SRF News: Belgien hat offensichtlich ein Problem mit der Integration von muslimischen Einwanderern. Weshalb bekundet gerade Belgien in diesem Bereich grössere Probleme als andere Länder in Europa?
Alain Kniebs: Ob die Integration in Belgien insgesamt schlechter ist als in anderen Ländern, ist schwierig zu sagen. Fakt ist allerdings, dass sie in einigen Stadtteilen gnadenlos gescheitert ist. Das gilt vor allem für den Problemort Molenbeek im Westen Brüssels. Dort ist in den letzten 20 Jahren alles schiefgelaufen, was nur schieflaufen konnte. Es entstand eine Art Parallelwelt , in der sich viele Menschen gar nicht integrieren wollen. Die Stadtverwaltung hat jahrelang nur zugesehen und ist mit der dortigen Situation inzwischen völlig überfordert. Wer schon einmal in Molenbeek war, dem fallen die Unterschiede zum restlichen Belgien sofort auf: Menschen mit Migrationshintergrund leben dort auf sehr engem Raum völlig unter sich zusammen – manchmal nach ihren ganz eigenen Regeln. Viele sind arbeitslos, die Kriminalität ist gross. Belgier meiden den Brüsseler Vorort, sie machen einen grossen Bogen um dieses quasi-Ghetto.
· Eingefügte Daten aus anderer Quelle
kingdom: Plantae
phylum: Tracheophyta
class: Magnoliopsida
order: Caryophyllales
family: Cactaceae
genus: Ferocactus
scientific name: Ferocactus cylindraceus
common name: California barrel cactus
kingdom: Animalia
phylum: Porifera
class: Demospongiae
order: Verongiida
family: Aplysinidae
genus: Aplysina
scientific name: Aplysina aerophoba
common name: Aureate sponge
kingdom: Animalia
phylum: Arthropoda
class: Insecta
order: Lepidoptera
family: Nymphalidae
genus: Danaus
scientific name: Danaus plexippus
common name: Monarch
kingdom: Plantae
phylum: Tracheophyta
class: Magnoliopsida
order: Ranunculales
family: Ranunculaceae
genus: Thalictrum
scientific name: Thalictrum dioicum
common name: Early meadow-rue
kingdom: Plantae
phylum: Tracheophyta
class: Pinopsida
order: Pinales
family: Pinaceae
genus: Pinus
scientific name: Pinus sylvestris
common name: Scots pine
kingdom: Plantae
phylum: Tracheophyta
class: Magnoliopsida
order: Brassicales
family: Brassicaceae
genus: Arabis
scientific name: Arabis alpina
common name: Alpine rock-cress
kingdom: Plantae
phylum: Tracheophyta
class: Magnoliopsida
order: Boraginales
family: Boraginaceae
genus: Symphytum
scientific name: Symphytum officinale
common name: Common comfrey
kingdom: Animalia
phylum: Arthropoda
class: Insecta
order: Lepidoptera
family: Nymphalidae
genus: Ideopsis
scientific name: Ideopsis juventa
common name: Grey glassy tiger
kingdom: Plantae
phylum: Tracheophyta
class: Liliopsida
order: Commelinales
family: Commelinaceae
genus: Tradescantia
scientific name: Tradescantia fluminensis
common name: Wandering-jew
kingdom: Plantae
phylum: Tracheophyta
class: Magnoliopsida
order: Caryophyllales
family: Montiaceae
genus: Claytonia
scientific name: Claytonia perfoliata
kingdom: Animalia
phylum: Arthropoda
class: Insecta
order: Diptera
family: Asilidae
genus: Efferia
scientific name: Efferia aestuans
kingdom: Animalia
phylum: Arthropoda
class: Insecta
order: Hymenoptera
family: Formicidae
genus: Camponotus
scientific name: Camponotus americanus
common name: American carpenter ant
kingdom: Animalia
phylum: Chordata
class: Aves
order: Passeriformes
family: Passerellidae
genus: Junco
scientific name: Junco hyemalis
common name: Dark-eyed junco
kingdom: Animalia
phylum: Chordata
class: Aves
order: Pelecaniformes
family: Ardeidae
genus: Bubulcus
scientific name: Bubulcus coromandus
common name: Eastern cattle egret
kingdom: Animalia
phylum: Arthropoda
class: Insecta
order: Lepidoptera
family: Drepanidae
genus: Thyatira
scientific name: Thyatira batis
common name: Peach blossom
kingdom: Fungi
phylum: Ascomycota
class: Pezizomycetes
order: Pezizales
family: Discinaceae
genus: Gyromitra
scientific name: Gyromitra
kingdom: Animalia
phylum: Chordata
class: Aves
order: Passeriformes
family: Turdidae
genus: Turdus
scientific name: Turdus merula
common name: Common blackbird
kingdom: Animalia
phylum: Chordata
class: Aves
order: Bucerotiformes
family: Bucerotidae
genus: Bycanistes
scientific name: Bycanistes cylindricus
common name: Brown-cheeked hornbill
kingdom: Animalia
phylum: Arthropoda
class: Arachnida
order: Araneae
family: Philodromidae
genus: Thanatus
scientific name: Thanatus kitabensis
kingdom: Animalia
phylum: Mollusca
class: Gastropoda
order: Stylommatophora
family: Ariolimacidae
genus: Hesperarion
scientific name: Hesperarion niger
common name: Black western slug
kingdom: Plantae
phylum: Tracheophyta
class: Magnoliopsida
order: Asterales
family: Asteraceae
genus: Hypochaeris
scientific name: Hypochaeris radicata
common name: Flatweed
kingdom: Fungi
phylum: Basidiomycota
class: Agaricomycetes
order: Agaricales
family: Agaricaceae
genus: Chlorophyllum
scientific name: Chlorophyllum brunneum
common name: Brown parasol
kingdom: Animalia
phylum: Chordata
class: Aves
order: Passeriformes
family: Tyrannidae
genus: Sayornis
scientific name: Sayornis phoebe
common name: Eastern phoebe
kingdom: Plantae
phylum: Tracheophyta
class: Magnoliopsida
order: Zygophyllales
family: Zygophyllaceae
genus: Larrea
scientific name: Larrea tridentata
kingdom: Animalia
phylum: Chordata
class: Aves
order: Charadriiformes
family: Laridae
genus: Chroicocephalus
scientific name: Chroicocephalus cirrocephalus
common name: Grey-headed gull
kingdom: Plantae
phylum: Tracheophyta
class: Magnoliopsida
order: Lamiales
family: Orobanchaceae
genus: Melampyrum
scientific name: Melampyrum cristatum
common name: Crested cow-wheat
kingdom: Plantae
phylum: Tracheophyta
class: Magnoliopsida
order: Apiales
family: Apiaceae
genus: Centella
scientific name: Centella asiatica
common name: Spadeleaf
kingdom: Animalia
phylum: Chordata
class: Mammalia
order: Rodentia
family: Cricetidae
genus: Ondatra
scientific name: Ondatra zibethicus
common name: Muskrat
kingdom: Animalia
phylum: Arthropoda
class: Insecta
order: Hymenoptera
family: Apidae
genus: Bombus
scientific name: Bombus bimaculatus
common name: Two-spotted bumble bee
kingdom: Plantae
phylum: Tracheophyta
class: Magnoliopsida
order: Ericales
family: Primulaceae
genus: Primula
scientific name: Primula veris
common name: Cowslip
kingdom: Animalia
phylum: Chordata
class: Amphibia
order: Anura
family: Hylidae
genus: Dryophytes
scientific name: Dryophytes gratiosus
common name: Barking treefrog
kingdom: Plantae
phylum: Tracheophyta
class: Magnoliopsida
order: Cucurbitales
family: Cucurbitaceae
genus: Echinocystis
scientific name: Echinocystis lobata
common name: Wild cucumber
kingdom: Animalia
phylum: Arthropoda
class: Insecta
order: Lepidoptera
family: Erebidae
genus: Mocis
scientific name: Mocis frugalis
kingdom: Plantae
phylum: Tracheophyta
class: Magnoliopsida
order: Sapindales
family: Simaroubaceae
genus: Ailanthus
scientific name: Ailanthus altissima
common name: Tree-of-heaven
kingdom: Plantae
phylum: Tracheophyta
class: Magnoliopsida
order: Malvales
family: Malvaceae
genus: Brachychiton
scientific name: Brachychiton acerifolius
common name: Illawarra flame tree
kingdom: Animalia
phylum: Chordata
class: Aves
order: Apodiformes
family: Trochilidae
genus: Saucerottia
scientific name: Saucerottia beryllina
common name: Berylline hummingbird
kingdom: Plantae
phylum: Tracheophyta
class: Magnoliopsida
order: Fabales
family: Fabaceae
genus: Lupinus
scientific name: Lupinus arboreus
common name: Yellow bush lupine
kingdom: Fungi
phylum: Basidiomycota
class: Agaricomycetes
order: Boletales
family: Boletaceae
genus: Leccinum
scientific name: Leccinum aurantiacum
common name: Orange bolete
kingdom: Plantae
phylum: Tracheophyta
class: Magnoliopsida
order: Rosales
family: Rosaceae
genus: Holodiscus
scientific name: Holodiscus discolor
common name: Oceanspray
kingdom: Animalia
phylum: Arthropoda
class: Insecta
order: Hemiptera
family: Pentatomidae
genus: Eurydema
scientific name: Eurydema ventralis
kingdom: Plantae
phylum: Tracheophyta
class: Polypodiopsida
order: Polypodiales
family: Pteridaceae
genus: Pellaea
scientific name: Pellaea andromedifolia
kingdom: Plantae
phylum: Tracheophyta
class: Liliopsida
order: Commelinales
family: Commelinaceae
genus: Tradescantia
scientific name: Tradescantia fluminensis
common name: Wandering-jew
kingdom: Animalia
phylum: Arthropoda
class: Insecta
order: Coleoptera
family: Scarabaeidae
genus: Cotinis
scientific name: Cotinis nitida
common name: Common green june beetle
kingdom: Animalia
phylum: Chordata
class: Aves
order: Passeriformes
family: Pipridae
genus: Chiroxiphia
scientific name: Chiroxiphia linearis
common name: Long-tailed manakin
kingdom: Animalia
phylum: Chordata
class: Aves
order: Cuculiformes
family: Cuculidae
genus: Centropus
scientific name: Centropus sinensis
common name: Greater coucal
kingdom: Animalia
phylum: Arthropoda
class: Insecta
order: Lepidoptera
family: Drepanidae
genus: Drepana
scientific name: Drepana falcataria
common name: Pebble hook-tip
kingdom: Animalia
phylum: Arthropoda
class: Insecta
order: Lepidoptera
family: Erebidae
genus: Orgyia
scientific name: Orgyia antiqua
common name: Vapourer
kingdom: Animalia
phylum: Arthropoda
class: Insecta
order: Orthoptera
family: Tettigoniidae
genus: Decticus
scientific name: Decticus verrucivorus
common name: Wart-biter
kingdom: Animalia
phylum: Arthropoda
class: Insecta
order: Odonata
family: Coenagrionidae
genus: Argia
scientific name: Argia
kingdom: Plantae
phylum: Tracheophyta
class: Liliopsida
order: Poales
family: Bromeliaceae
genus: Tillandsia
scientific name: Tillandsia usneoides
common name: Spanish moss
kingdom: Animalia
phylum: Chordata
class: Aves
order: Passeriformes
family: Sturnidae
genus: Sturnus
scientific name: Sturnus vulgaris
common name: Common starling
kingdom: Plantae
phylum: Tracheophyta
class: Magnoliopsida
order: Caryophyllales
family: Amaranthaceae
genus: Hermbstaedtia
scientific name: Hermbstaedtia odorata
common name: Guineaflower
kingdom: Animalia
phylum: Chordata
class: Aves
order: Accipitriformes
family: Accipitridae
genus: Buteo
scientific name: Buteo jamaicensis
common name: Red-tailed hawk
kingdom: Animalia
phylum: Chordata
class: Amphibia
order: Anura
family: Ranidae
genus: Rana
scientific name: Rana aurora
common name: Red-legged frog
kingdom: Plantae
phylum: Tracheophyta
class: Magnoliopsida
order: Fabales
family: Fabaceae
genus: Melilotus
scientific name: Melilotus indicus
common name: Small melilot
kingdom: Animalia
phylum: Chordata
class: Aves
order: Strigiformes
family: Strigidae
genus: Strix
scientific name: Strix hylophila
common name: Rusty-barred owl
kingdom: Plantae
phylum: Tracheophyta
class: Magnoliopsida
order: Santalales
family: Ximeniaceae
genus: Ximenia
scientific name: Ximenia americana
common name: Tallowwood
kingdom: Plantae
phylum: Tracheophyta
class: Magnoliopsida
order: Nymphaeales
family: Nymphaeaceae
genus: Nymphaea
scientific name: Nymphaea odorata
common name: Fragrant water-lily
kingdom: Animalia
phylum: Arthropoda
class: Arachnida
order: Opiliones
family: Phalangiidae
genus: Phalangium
Der Bezirk gilt als Islamisten-Hochburg. Wie muss man sich die Situation in Molenbeek aktuell vorstellen?
Wenn Sie als Tourist durch die Brüsseler Altstadt gehen, fällt Ihnen überhaupt nichts auf, nach Molenbeek sind es aber nur drei Kilometer Luftlinie. Dort sieht die Welt ganz anders aus; es ist, als gebe es einen unsichtbaren Zaun um Molenbeek. In den letzten Tagen kam es zu vermehrten Hausdurchsuchungen und Festnahmen. Immer wieder ist auch von «No-Go»-Zonen die Rede. Das sind Gebiete, in die sich selbst die Polizei nicht mehr hineingetraut. Fachleute warnen schon seit Jahren davor, dass Armut und Perspektivlosigkeit der perfekte Nährboden für radikale Ideen sind, eine Brutstätte für Terroristen. Tatsächlich führen Spuren aller Anschläge der letzten Zeit nach Molenbeek.
Viele Radikale aus Frankreich tauchen in Molenbeek unter.
Schon nach den Anschlägen auf das Satire-Magazin «Charlie Hebdo» im Januar waren die Islamisten in Belgien in den Fokus geraten. Haben die Sicherheitskräfte seither zu wenig unternommen?
Der belgische Premier Charles Michel hat es so ausgedrückt: «Wir haben ein gigantisches Problem», sagte er am Wochenende, während der Innenminister bestätigte: «Wir haben die Lage in Molenbeek nicht mehr im Griff.» Allein das zeugt von einer gewissen Untätigkeit der Politik im Problembezirk. Hinzu kommt die Tatsache, dass Belgien ein kleines Land inmitten Europas ist. Das wissen auch die Terroristen – wie sie auch die Probleme um Molenbeek kennen. Hier tauchen viele Radikale, etwa aus Frankreich, unter. So verschwinden sie vom Radar der französischen Sicherheitsbehörden und bei den belgischen tauchen sie nicht auf. Sie können hier also relativ unbeobachtet viele Dinge tun.
Wie ist denn die Stimmung in der belgischen Bevölkerung, nach den Pariser Anschlägen? Reagieren die Menschen mit Angst oder mit Hass?
Die Betroffenheit ist sehr gross, Paris liegt nur eine gute Zugstunde von Brüssel entfernt. Auch ist die Angst zu spüren, viele Menschen sind misstrauisch. Die Regierung hat inzwischen versprochen, hart durchzugreifen und nicht mehr tatenlos zusehen zu wollen. In Molenbeek solle aufgeräumt werden, sagte der Innenminister. Schon seit den Anschlägen vom Januar in Paris sind zudem überall in den belgischen Städten viele Sicherheitskräfte sichtbar präsent.
Das Gespräch führte Susanne Schmugge.